(What is being asked)
Would you transcribe each entry that follows word for word, minus the images?

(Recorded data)

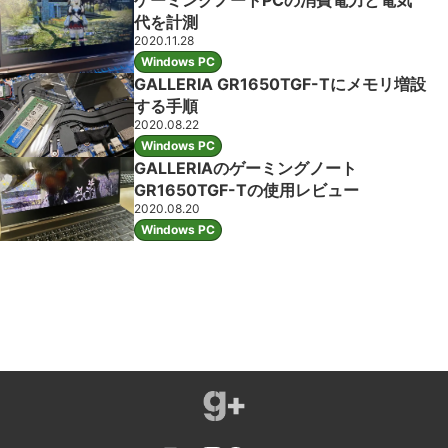
ゲーミングノートPCの消費電力と電気
代を計測
2020.11.28
Windows PC
GALLERIA GR1650TGF-Tにメモリ増設
する手順
2020.08.22
Windows PC
GALLERIAのゲーミングノート
GR1650TGF-Tの使用レビュー
2020.08.20
Windows PC
ガジェラボ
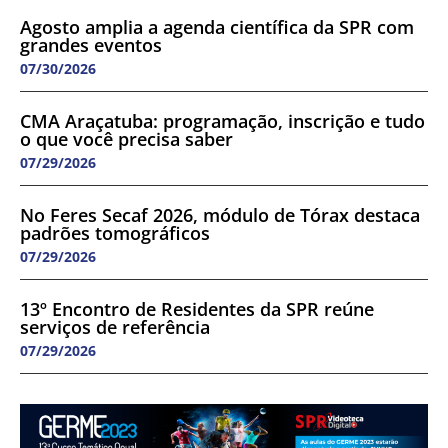
Agosto amplia a agenda científica da SPR com
grandes eventos
07/30/2026
CMA Araçatuba: programação, inscrição e tudo
o que você precisa saber
07/29/2026
No Feres Secaf 2026, módulo de Tórax destaca
padrões tomográficos
07/29/2026
13º Encontro de Residentes da SPR reúne
serviços de referência
07/29/2026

(Your solution)
ゲーミングノートPCの消費電力と電気
代を計測
2020.11.28
Windows PC
GALLERIA GR1650TGF-Tにメモリ増設
する手順
2020.08.22
Windows PC
GALLERIAのゲーミングノート
GR1650TGF-Tの使用レビュー
2020.08.20
Windows PC
ガジェラボ
Agosto amplia a agenda científica da SPR com
grandes eventos
07/30/2026
CMA Araçatuba: programação, inscrição e tudo
o que você precisa saber
07/29/2026
No Feres Secaf 2026, módulo de Tórax destaca
padrões tomográficos
07/29/2026
13º Encontro de Residentes da SPR reúne
serviços de referência
07/29/2026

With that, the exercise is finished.